Обернувшись, я увидел судью Стоуна. Рядом с ним стоял Драйер, и за деланым безразличием обоих явно что-то скрывалось. Если Гарри проявлял сострадание и человечность в каждом решении, принятом им в зале суда, то Стоун обеспечивал системе правосудия баланс, который, по мнению некоторых, был ей необходим. Он не был милосердным человеком. Стоун проработал судьей уже десять с лишним лет, но его самое первое дело в этой роли до сих пор было у всех на слуху. Тогда он отказался принять предложенную окружной прокуратурой сделку с признанием вины и отправил бездомную мать пятерых детей в тюрьму на шесть месяцев. Все ее преступление заключалось в том, что она стащила хот-дог у уличного торговца. Все ее дети на тот момент находились на попечении социальных служб, и она отчаянно пыталась найти жилье и работу, чтобы вернуть их. Когда она украла этот несчастный хот-дог, то уже три дня ничего не ела. Это был ее первый проступок. По условиям досудебной сделки эту женщину ждал небольшой условный срок с зачетом времени, уже проведенного под стражей – двадцать один час с момента ареста, так что максимум, что ей грозило, – это необходимость регулярно отмечаться в полиции.
Она повесилась в своей камере на вторую ночь того шестимесячного срока, к которому ее приговорил Стоун.
На следующий день тот явился в суд и, находясь в своих судейских палатах, сообщил своему секретарю, что прочел в новостях о самоубийстве этой женщины. И при этом добавил: «Одним тараканом в мире стало меньше». Секретари не дают обета молчания, это любому судье известно. Фактически Стоун во всеуслышание объявил, что он хладнокровный расистский гондон, и да поможет вам бог, если вам придется когда-нибудь предстать перед его судом. Секретарь, естественно, поведал кому-то эту историю, которая быстро распространилась.
У Стоуна было вытянутое, бледное лицо с сухой кожей, которая всегда выглядела словно обсыпанной мелкой сухой пудрой. А вот его розовые губы, напротив, казались постоянно влажными и блестящими, и за ними скрывались мелкие крысиные зубки. Глаза у него походили на черные жемчужины, и от него исходил какой-то запах, который я так и не мог определить. Вроде как химический, только вот пахло не чистотой. Словно он пытался замаскировать исходящую от него вонь увядшими цветами.
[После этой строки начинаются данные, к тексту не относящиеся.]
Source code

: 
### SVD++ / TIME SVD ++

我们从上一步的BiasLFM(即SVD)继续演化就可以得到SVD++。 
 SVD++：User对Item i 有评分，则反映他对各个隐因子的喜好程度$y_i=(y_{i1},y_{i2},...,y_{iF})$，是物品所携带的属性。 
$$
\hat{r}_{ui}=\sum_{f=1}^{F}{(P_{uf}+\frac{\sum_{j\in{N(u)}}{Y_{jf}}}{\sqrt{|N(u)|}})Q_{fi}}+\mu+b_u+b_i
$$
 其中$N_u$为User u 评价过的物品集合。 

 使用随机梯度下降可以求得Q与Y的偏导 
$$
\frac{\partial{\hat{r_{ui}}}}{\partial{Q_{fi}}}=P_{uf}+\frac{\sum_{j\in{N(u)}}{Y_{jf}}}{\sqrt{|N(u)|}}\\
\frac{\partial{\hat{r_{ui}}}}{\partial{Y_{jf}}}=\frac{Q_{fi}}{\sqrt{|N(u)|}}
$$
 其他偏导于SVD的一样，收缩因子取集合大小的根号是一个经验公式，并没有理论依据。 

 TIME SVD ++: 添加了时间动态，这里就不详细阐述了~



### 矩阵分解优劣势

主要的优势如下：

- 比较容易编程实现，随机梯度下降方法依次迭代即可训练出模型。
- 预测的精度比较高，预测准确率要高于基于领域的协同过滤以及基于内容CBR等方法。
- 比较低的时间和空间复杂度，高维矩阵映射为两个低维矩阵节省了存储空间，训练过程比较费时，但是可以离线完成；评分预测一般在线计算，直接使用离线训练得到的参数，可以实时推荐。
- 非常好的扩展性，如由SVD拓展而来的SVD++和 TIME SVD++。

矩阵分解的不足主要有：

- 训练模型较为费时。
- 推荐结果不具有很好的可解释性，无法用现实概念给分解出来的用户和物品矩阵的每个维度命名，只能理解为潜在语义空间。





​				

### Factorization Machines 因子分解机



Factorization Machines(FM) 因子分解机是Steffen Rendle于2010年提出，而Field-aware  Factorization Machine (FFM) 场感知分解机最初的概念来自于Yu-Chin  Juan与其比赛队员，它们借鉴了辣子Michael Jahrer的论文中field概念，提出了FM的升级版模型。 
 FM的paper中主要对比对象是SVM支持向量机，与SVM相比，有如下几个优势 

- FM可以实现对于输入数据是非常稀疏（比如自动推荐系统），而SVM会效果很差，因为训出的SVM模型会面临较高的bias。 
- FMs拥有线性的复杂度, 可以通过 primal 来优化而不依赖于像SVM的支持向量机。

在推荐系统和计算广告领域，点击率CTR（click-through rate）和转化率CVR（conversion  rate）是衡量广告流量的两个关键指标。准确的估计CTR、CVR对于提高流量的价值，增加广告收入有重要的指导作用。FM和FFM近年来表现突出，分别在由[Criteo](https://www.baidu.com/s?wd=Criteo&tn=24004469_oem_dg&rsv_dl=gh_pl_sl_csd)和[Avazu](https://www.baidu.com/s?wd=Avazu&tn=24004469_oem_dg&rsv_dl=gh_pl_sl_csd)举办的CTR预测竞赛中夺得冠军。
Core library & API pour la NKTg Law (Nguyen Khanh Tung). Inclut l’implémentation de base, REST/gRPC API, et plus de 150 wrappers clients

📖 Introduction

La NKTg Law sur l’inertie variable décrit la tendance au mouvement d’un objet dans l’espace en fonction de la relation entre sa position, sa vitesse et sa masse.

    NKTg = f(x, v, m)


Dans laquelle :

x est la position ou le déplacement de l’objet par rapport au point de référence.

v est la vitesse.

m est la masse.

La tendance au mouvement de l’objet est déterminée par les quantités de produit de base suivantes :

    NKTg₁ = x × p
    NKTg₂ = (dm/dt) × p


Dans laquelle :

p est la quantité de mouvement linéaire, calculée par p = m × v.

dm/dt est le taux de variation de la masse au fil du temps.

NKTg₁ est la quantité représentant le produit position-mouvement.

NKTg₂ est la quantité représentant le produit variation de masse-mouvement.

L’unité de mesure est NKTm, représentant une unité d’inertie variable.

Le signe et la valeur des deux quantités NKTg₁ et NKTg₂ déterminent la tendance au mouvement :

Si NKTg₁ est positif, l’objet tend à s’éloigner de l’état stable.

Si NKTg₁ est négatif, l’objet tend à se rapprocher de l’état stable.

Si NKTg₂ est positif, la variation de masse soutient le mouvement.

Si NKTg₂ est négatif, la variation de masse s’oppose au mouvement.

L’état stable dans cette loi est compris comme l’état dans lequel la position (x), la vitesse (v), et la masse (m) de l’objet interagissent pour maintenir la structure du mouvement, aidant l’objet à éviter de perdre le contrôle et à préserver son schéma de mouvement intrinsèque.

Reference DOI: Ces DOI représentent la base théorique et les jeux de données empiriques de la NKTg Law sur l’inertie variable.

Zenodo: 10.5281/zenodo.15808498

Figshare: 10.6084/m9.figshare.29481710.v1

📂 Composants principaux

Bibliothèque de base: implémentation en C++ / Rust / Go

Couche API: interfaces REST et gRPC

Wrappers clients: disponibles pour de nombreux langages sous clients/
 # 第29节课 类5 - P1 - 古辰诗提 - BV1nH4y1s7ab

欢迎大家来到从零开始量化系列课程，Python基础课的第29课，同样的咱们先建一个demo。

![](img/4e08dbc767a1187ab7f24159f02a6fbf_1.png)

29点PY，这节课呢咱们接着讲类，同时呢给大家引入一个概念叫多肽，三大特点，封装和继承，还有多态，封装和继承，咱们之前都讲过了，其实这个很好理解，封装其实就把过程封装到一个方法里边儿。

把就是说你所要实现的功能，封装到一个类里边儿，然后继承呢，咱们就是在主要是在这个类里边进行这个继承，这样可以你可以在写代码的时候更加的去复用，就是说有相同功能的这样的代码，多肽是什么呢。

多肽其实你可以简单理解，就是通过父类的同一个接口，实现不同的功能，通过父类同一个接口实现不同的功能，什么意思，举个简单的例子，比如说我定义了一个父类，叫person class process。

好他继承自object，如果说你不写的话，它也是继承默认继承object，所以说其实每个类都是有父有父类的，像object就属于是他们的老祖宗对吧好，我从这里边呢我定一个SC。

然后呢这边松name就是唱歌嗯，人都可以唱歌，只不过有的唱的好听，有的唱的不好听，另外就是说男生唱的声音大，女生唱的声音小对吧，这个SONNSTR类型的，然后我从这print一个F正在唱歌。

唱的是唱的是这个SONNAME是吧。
Стоун посмотрел на меня, ожидая какой-то реакции. Я отвернулся.
– Я сказал, что это довольно необычная речь, – повторил он.
– Я и в первый раз вас хорошо услышал, – отозвался я. – И проявил вежливость, не став вам возражать. Это были совершенно справедливые слова. Гарри посвятил этой работе очень много времени. И не хочет, чтобы плоды его трудов пошли прахом, когда вы возьмете бразды правления на себя.
Драйер подступил на шаг ближе, с явным предвкушением на лице – как будто увидел, как в толпу людей несется автомобиль с отказавшими тормозами, и хочет поскорей увидеть кровь и кишки на асфальте.
– Вы считаете меня недостойным преемником? – поинтересовался Стоун.
Он явно получил некоторое удовольствие от своего вопроса – его маленькие черные глазки сузились, а губы скривились в самодовольной ухмылке.
Я ничего не ответил.
– Судья Стоун задал вам вопрос, мистер Флинн, – подал голос Драйер, явно желая подыграть судье.
– Его я тоже услышал. И подумал, что это риторический вопрос. Но если вы и вправду хотите, чтобы я на него ответил, то извольте.